Chronic inflammatory state in sickle cell anemia patients is associated with HBB*S haplotype

The chronic inflammatory state in sickle cell anemia (SCA) is associated with several factors such as the following: endothelial damage; increased production of reactive oxygen species; hemolysis; increased expression of adhesion molecules by leukocytes, erythrocytes, and platelets; and increased production of proinflammatory cytokines. Genetic characteristics affecting the clinical severity of SCA include variations in the hemoglobin F (HbF) level, coexistence of alpha-thalassemia, and the haplotype associated with the HbS gene. The different haplotypes of SCA are Bantu, Benin, Senegal, Cameroon, and Arab-Indian. These haplotypes are associated with ethnic groups and also based on the geographical origin. Studies have shown that the Bantu haplotype is associated with higher incidence of clinical complications than the other haplotypes and is therefore considered to have the worst prognosis.
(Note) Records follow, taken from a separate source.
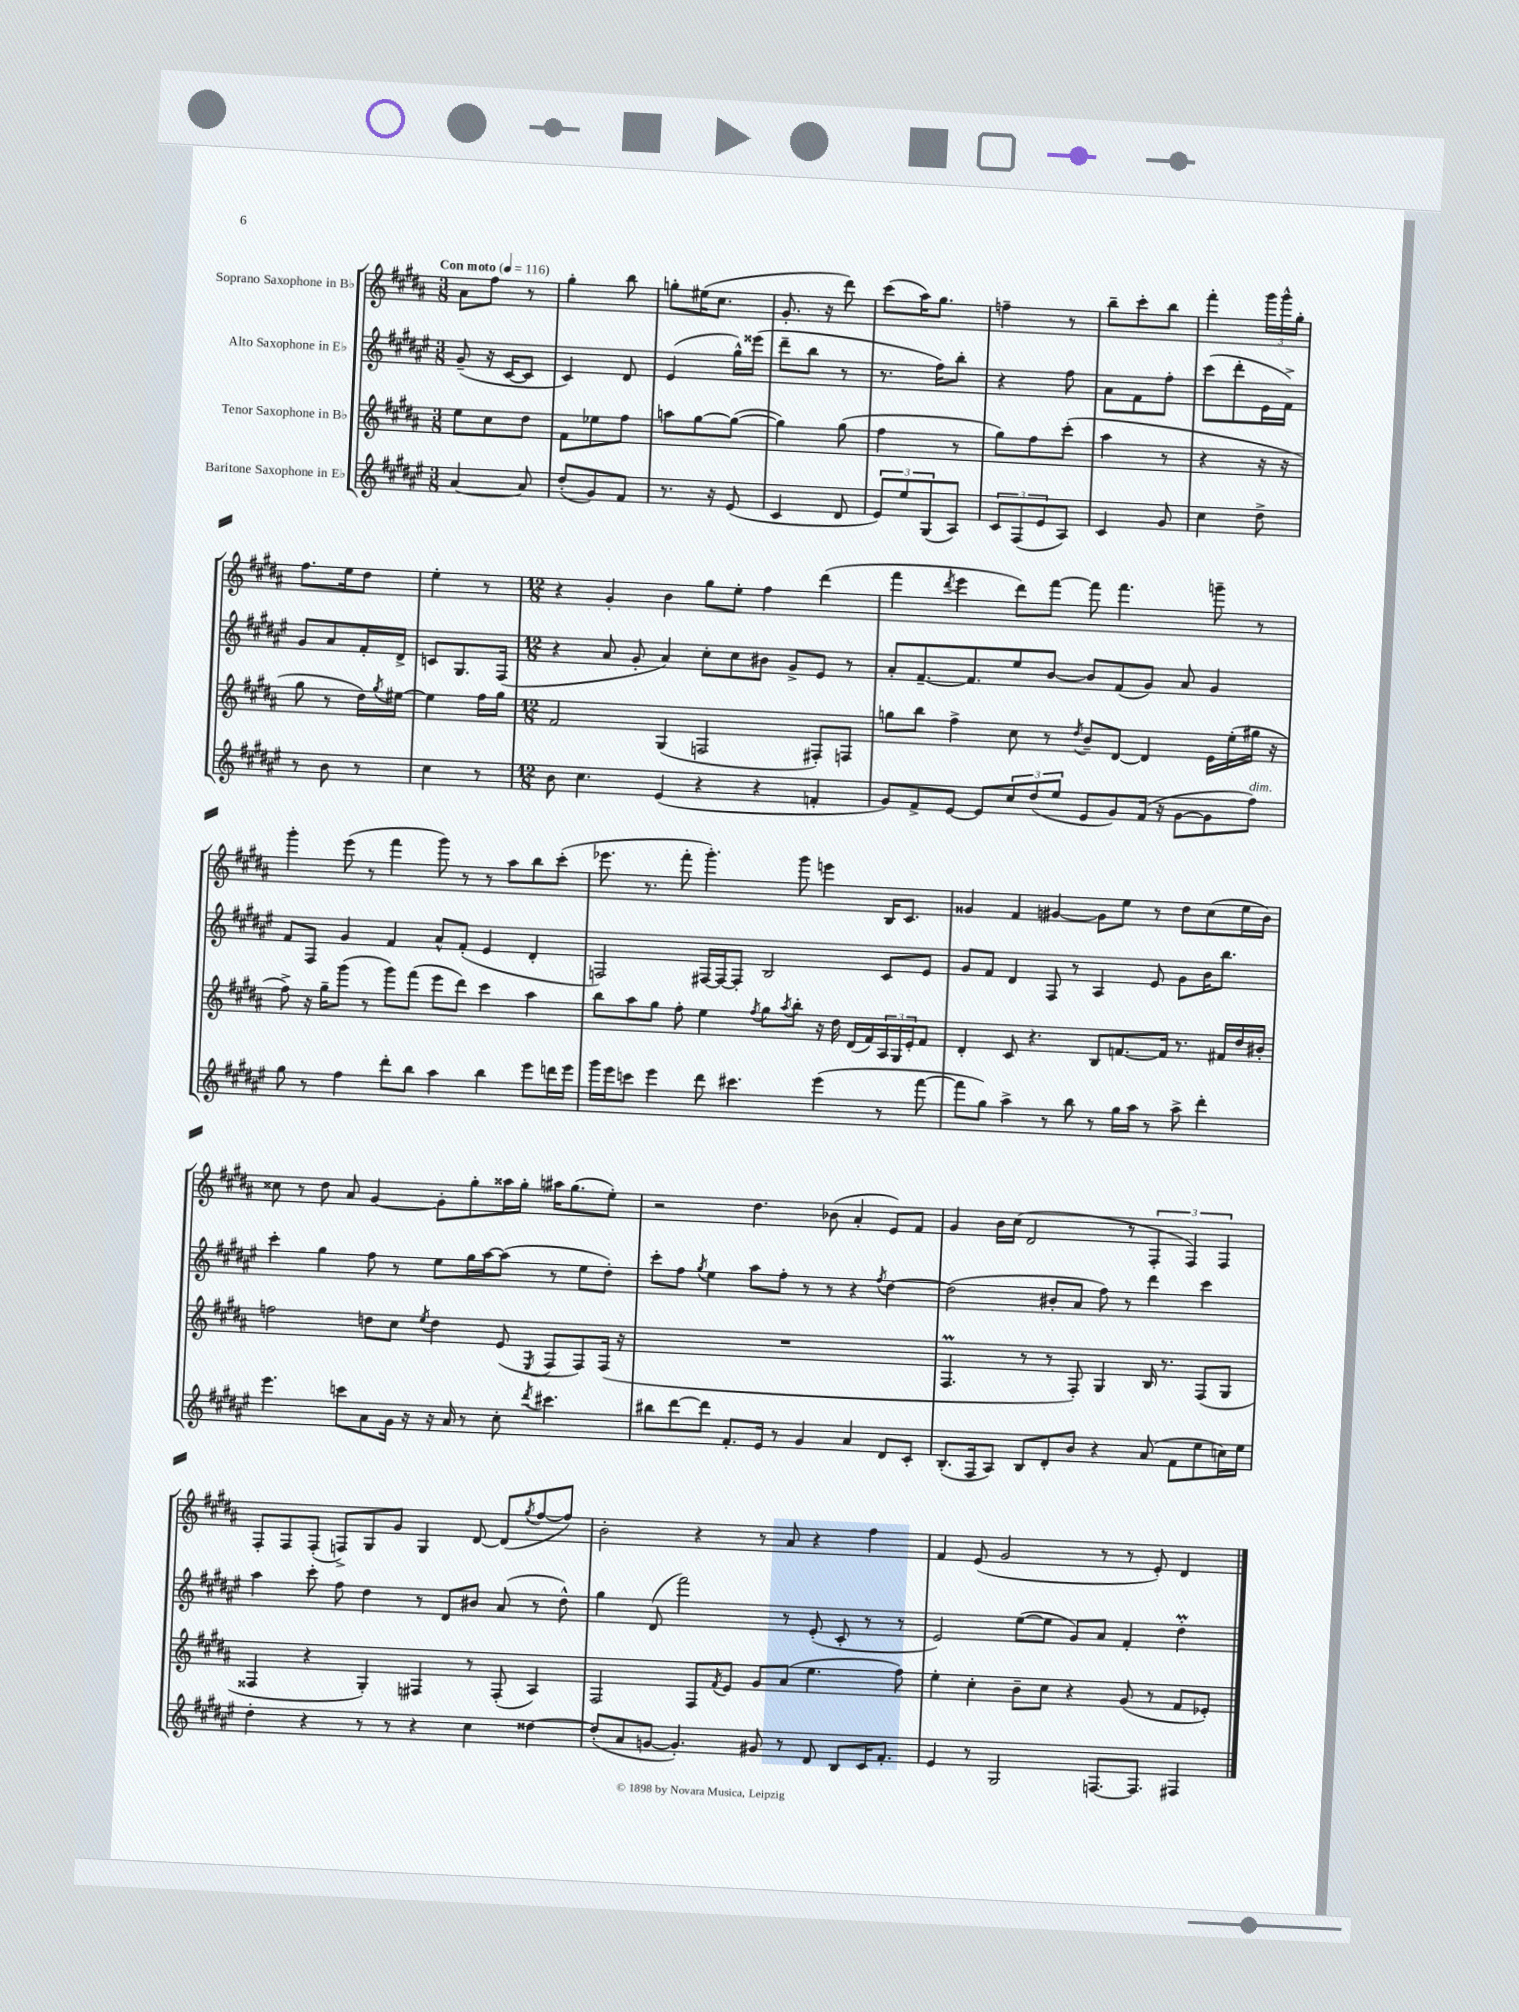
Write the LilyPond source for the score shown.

<<
\new StaffGroup <<
\new Staff = "s0" \with { instrumentName = "Soprano Saxophone in Bb" } {
    \clef treble \key b \major \numericTimeSignature \time 3/8 \tempo "Con moto" 4 = 116
    ais'8 fis''8 r8 |
    gis''4-. b''8 |
    g''8-. eis''16( cis''8. |
    gis'8.-. r16 dis'''8) |
    cis'''8( ais''16) gis''8. |
    f''4-- r8 |
    b''8-- cis'''8-. b''8 |
    fis'''4-. \tuplet 3/2 { gis'''16 gis'''16-^ gis''16-. } |
    fis''8. e''16 dis''8 |
    e''4-. r8 |
    \numericTimeSignature \time 12/8 r4 gis'4-. b'4 gis''8 e''8-. fis''4 dis'''4( |
    fis'''4 \acciaccatura { dis'''8 } e'''4 dis'''8) fis'''8~ fis'''8 fis'''4. g'''8-- r8 |
    gis'''4-. e'''8( r8 fis'''4 gis'''8) r8 r8 ais''8 b''8 cis'''8-.( |
    ees'''8. r8. fis'''8-. gis'''4.-.) gis'''8 e'''4 b16 cis'8. |
    gisis'4 fis'4 gis'4~ gis'8 e''8 r8 dis''8 cis''8( e''16 b'16) |
    cisis''8 r8 dis''8 ais'8 gis'4~ gis'8-. gis''8-. aisis''16 gis''16-. ais''16 gis''8.( e''8-.) |
    r2 dis''4. bes'8( ais'4-. e'8) fis'8 |
    gis'4 b'16 cis''16( dis'2 r8 \tuplet 3/2 { fis4-. fis4) fis4 } |
    fis8-. fis8 fis8-.( f8->) gis8 gis'8 gis4 dis'8~ dis'8( \acciaccatura { gis''8 } fis''8~ fis''8) |
    b'2-. r4 r8 ais'8 r4 fis''4 |
    fis'4 e'8( gis'2 r8 r8 e'8-.) dis'4 \bar "|." |
}
\new Staff = "s1" \with { instrumentName = "Alto Saxophone in Eb" } {
    \clef treble \key fis \major \numericTimeSignature \time 3/8
    gis'8--( r16 cis'16~ cis'8 |
    cis'4) dis'8 |
    eis'4( gis''16-^) eisis'''16( |
    dis'''8-- b''8 r8 |
    r8. fis''16) b''8-. |
    r4 fis''8 |
    ais'8 fis'8 fis''8-. |
    cis'''8( dis'''8-. eis'16 fis'16->) |
    gis'8 ais'8 fis'16-. dis'16-> |
    c'8 gis8. fis16( |
    \numericTimeSignature \time 12/8 r4 ais'8 gis'8-. ais'4) cis''8-. cis''8 bis'8 gis'8-> eis'8 r8 |
    ais'8-. fis'8.~-- fis'8. eis''8 b'8~ b'8 fis'8( gis'8) ais'8 gis'4 |
    fis'8 fis8 gis'4 fis'4 ais'8-^ fis'8-.( eis'4 dis'4-. |
    f2) fis16~ fis16~ fis8-. b2 cis'8 eis'8 |
    gis'8 fis'8 dis'4 fis8 r8 ais4 eis'8 gis'8 b'16 b''8. |
    cis'''4-. gis''4 fis''8 r8 eis''8 gis''16 ais''16~ ais''8( r8 eis''8 dis''8-.) |
    cis'''8-. fis''8 \acciaccatura { gis''8 } eis''4 ais''8 fis''8-. r8 r8 r4 \acciaccatura { fis''8 } dis''4~ |
    dis''2( bis'8-. ais'8 fis''8) r8 dis'''4 cis'''4 |
    ais''4 cis'''8-. fis''8 dis''4 r8 dis'8 bis'8 ais'8( r8 dis''8-^) |
    gis''4 dis'8( fis'''2) r8 eis'8-.( cis'8-. r8 r8 |
    eis'2) eis''8~( eis''8 gis'8) ais'8 fis'4-. dis''4-.\prall \bar "|." |
}
\new Staff = "s2" \with { instrumentName = "Tenor Saxophone in Bb" } {
    \clef treble \key b \major \numericTimeSignature \time 3/8
    e''8 cis''8 dis''8 |
    fis'8 ees''8 fis''8 |
    a''8 gis''8~ gis''8~( |
    gis''4) gis''8( |
    fis''4 r8 |
    gis''8) fis''8 cis'''8-.( |
    ais''4 r8 |
    r4 r16 r16 |
    gis''8 r8 dis''16) \acciaccatura { gis''8 } eis''16~ |
    eis''4 fis''16 gis''16 |
    \numericTimeSignature \time 12/8 fis'2 gis4( f2 fis8-.) f8 |
    g''8 b''8 fis''4-> cis''8 r8 \acciaccatura { dis''8 } b'8-- dis'8~ dis'4 e'16 e''16-.( gis''16 r16 |
    fis''8->) r16 gis''16-- gis'''8( r8 gis'''8) fis'''8( e'''8 dis'''8) cis'''4 ais''4 |
    b''8 ais''8 gis''8 fis''8-. e''4 \acciaccatura { fis''8 } gis''8 \acciaccatura { ais''8 } b''8-. r16 dis''16 dis'16( fis'16) \tuplet 3/2 { ais16 gis16 e'16-. } fis'8 |
    dis'4-. cis'8 r4. b8 f'8.~ f'16 r8. fis'16 dis''16 bis'16-. |
    f''2 d''8 cis''8 \acciaccatura { e''8 } d''4 e'8( \acciaccatura { e8 } fis8 fis8) fis16( r16 |
    R1. |
    fis4.\prall r8 r8 fis8-.) gis4 b16 r8. fis8( gis8 |
    fisis4 r4 gis4-.) fis4 r8 fis8-.( ais4) |
    fis2 fis8 \acciaccatura { fis'8 } e'8 gis'8 ais'8( e''4. fis''8) |
    e''4-. cis''4-. b'8-- cis''8 r4 gis'8( r8 fis'8 ees'8-.) \bar "|." |
}
\new Staff = "s3" \with { instrumentName = "Baritone Saxophone in Eb" } {
    \clef treble \key fis \major \numericTimeSignature \time 3/8
    ais'4~ ais'8 |
    dis''8-.( gis'8) fis'8 |
    r8. r16 eis'8( |
    cis'4 dis'8 |
    \tuplet 3/2 { eis'8) eis''8 gis8( } ais8) |
    \tuplet 3/2 { cis'8 fis8( eis'8 } ais8) |
    cis'4 gis'8 |
    cis''4 dis''8-> |
    r8 b'8 r8 |
    cis''4 r8 |
    \numericTimeSignature \time 12/8 b'8 cis''4. eis'4( r4 r4 f'4-. |
    gis'8) fis'8-> eis'8~ eis'8 \tuplet 3/2 { cis''8 dis''8( eis''8 } eis'8 gis'8) fis'16( r16 gis'8~ gis'8 fis''8^\markup { \italic "dim." }) |
    gis''8 r8 fis''4 dis'''8-. b''8 ais''4 b''4 eis'''8 d'''16 eis'''16 |
    gis'''16 eis'''16 c'''8 eis'''4 dis'''8 cis'''4. eis'''4( r8 fis'''8~ |
    fis'''8 gis''8) ais''4-> r8 b''8 r8 gis''16 ais''16 r8 ais''8-> dis'''4-. |
    eis'''4. c'''8 ais'8 gis'16 r16 r16 ais'16 r8 cis''8-. \acciaccatura { dis'''8 } cis'''4. |
    bis''8 dis'''8~ dis'''8 fis'8.-. eis'16 r8 gis'4 ais'4 dis'8 cis'8-. |
    b8.-.( fis16 ais8) b8 dis'8-. b'8 r4 ais'8( fis'8 eis''8 c''16) eis''16 |
    dis''4-. r4 r8 r8 r4 cis''4 disis''4~ |
    disis''8-.( ais'8 g'8~ g'4.-.) gis'8 r8 dis'8 b8 cis'16 fis'8.-. |
    eis'4 r8 gis2 f8.~ f8. fis4 \bar "|." |
}
>>
>>
\layout { \context { \Score \remove "Bar_number_engraver" } }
This study aimed to evaluate the profile of the proinflammatory cytokines interleukin-6, tumor necrosis factor-α, and interleukin-17 in patients with SCA and also to assess the haplotypes associated with beta globin cluster S (HBB^*S). We analyzed a total of 62 patients who had SCA and had been treated with hydroxyurea; they had received a dose ranging between 15 and 25 (20.0 ± 0.6) mg/kg/day for 6–60 (18 ± 3.4) months; their data were compared with those for 30 normal individuals. The presence of HbS was detected and the haplotypes of the beta S gene cluster were analyzed by polymerase chain reaction-restriction fragment length polymorphism (PCR-RFLP). Our study demonstrated that SCA patients have increased inflammatory profile when compared to the healthy individuals. Further, analysis of the association between the haplotypes and inflammatory profile showed that the levels of IL-6 and TNF-α were greater in subjects with the Bantu/Bantu haplotype than in subjects with the Benin/Benin haplotype. The Bantu/Benin haplotype individuals had lower levels of cytokines than those with the Bantu/Bantu haplotype and greater levels than those of subjects with the Benin/Benin haplotype. For IL-17, a slight trend toward decreased levels was observed in the subjects with the Benin/Benin haplotype, when compared to those with the Bantu/Bantu and Bantu/Benin haplotypes; however, this difference was not statistically significant. Our results show that genetic polymorphisms in sickle cell anemia are associated with the inflammatory profile.